I stared down at the wood in front of my feet. “Yeah. Tilian’s friends.”
He made a sound that I recognized. My heart sped up as dread chilled my blood. I knew what type of response was coming, but I still hoped I was wrong. At one time, I’d gone along with the shit he said and we’d laughed about it.
“Heard Ross’ kid moved in with a guy. Can’t believe your mom posted about it on social media like she was proud.”
“She is,” I said softly. “Til’s boyfriend is good for him.”
“Rome, don’t tell me she’s softened you toward that shit.”
“Mom just wants him to be happy, Dad. He’s her stepson.”
“Maybe she shouldn’t have married a guy who couldn’t set a good example for his kids.”
“Just shut the fuck up.”
The silence that ensued made the delayed panic start to crawl through me.
I shouldn’t have said that. What the fuck was I thinking?
Not sure what else to do, I waited for him to respond. While the seconds dragged on, I put the phone on speaker and checked my notifications. A text there made me pause.
Ezra:Hey, how’s your break going?
Roman:Break’s been amazing. I hope yours has too
Ezra:Yeah, it’s nice being home. I’ve been drawing a lot
Roman:I’d love to see them when I get back
My stomach felt like shit right now.
Since I was trying to make little changes, I thought this was a good one to work on. I did want to see his drawings, and when I thought about it, there was no confliction like every time before. Maybe it was because I knew that it wasn’t about sex. I had no idea what I’d be going home to after break, considering I couldn’t imagine hanging out with my old group. I wasn’t going to jump off the deep end and make a bunch of new friends, but it’d be nice to have someone around who didn’t make me feel like I was tearing off my skin to mold myself into someone else.

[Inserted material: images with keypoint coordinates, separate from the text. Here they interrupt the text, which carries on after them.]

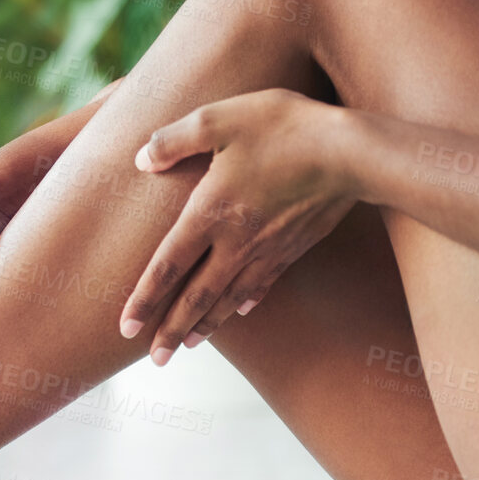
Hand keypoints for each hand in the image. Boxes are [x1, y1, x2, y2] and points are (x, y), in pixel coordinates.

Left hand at [121, 89, 362, 364]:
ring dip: (206, 324)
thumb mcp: (219, 118)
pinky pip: (263, 282)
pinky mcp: (294, 246)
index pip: (166, 267)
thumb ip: (174, 140)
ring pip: (229, 297)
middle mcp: (236, 241)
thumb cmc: (283, 127)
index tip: (125, 330)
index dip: (144, 300)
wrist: (353, 152)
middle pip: (196, 296)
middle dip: (172, 330)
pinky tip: (241, 311)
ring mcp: (268, 248)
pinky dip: (246, 301)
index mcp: (209, 214)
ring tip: (187, 346)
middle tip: (154, 361)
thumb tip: (140, 160)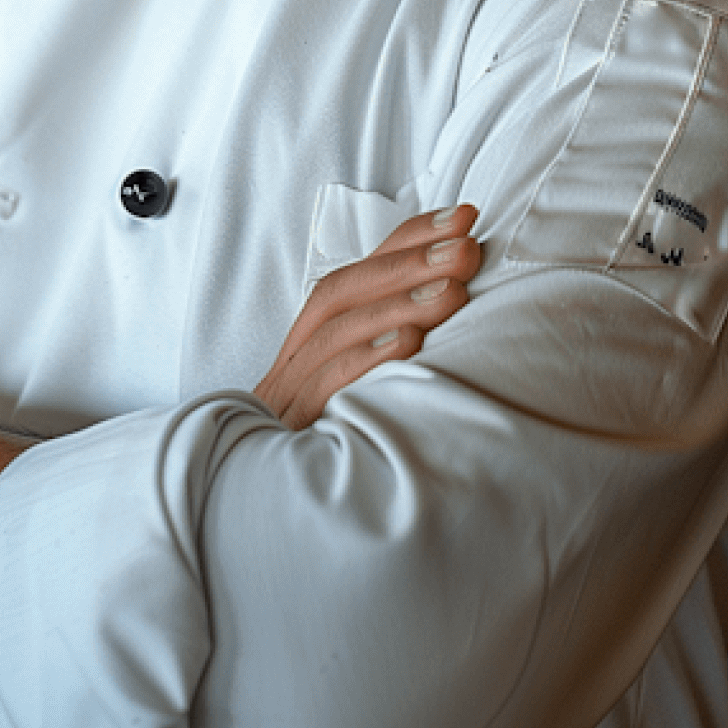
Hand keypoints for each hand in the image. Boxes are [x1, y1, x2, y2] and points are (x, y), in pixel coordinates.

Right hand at [253, 204, 481, 428]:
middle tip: (466, 247)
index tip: (461, 217)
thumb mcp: (359, 389)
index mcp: (312, 339)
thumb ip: (391, 344)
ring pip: (333, 330)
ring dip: (396, 303)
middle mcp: (295, 357)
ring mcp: (288, 393)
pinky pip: (324, 385)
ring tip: (452, 289)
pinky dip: (365, 358)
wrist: (262, 510)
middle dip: (408, 262)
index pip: (358, 271)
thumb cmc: (326, 446)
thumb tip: (455, 300)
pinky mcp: (291, 429)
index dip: (406, 239)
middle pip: (343, 291)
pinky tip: (409, 344)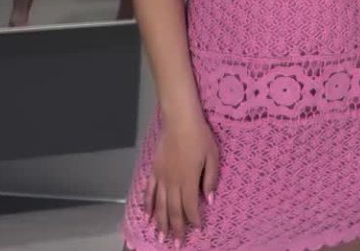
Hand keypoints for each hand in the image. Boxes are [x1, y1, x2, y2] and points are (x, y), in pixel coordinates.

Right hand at [144, 115, 220, 245]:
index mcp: (189, 181)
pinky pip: (149, 191)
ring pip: (159, 205)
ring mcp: (161, 177)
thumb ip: (211, 179)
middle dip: (175, 229)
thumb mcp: (213, 156)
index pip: (190, 207)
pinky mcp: (154, 170)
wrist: (180, 120)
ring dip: (160, 223)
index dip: (194, 220)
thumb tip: (210, 199)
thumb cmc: (200, 136)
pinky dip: (147, 205)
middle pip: (173, 211)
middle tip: (176, 244)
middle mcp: (173, 183)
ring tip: (160, 238)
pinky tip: (147, 215)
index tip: (197, 229)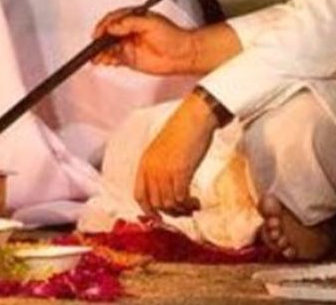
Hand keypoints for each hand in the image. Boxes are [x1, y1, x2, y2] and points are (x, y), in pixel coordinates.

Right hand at [93, 9, 197, 74]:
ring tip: (98, 57)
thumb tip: (113, 26)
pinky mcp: (130, 58)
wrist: (184, 54)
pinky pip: (114, 58)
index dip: (104, 25)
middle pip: (107, 33)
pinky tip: (105, 61)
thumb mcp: (151, 23)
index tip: (99, 32)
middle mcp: (128, 31)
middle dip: (99, 40)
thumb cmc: (173, 36)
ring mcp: (128, 45)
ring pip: (108, 47)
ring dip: (101, 51)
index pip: (113, 19)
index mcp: (133, 18)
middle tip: (96, 46)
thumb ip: (130, 23)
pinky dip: (107, 59)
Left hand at [133, 94, 215, 215]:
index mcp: (144, 163)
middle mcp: (151, 169)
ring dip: (182, 209)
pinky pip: (180, 198)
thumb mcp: (162, 151)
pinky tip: (196, 202)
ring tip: (193, 206)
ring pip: (168, 203)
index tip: (160, 216)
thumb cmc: (181, 132)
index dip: (149, 210)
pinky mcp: (180, 172)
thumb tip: (166, 188)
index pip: (139, 195)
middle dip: (170, 212)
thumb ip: (159, 168)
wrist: (193, 119)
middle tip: (184, 211)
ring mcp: (164, 171)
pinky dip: (189, 204)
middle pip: (155, 203)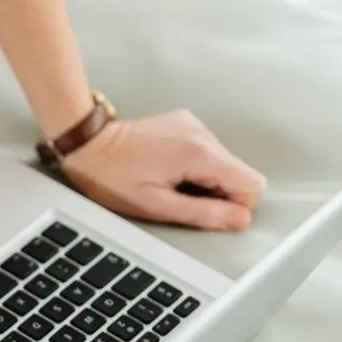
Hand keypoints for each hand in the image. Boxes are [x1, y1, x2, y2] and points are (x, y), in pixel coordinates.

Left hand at [60, 109, 266, 230]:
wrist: (89, 145)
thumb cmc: (113, 176)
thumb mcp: (158, 206)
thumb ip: (204, 214)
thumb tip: (240, 220)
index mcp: (200, 154)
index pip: (252, 185)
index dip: (233, 205)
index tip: (203, 208)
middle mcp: (203, 133)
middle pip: (239, 173)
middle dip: (216, 192)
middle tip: (179, 195)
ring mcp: (194, 124)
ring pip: (223, 163)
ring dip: (204, 178)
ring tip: (168, 180)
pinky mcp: (184, 122)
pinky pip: (206, 150)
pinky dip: (195, 164)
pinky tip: (167, 168)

If Travis wouldn’t mind me hanging out with Ezra, at least. Considering our history, he might find it weird.
“Guess we can agree to disagree,” Dad said dismissively.
After a deep breath, I shook my head. “Are we not allowed to have a difference of opinion?”
“Sure, but the fact that you see this as an opinion is disappointing.”
The statement made my nostrils flare. Why did I even care? He wasn’t someone I wanted to be like, but the idea of cutting ties made me feel weak right down to my bones.
“Okay,” I replied simply.
Ezra:Really?
Roman:Yeah, but not like that...You’re an amazing person and I’m being honest when I say I hope you find a guy who can give you what you deserve. Sorry I was always a dick
Ezra:Oh ok. I understand how things are for you, so no need to apologize. If you want to actually hang out for real, not like before, I want to do that too. You’re a cool guy, Roman. It doesn’t have to be more
I let out a relieved breath. He was a good person, which was part of why I’d liked him. After building this friendship with Travis, I wanted to explore platonic relationships I could actually enjoy. It didn’t matter that Ezra was gay, and maybe I’d get shit for being his friend, but hopefully, I’d find a way to get past what other people said about it.
“Is that all you called for?” I asked. “To check in.”
“Melissa and the kids were upset you couldn’t come for the holiday.” His voice was more curt than before, and at this point, I just didn’t have the mental energy to deal with it.
“Tell them I’m sorry. I’ve got to go. It’s late and I’m heading to the airport tomorrow.”
Without waiting for him to respond, I ended the call. My phone buzzed, so I pulled down the notification bar to send a quick response.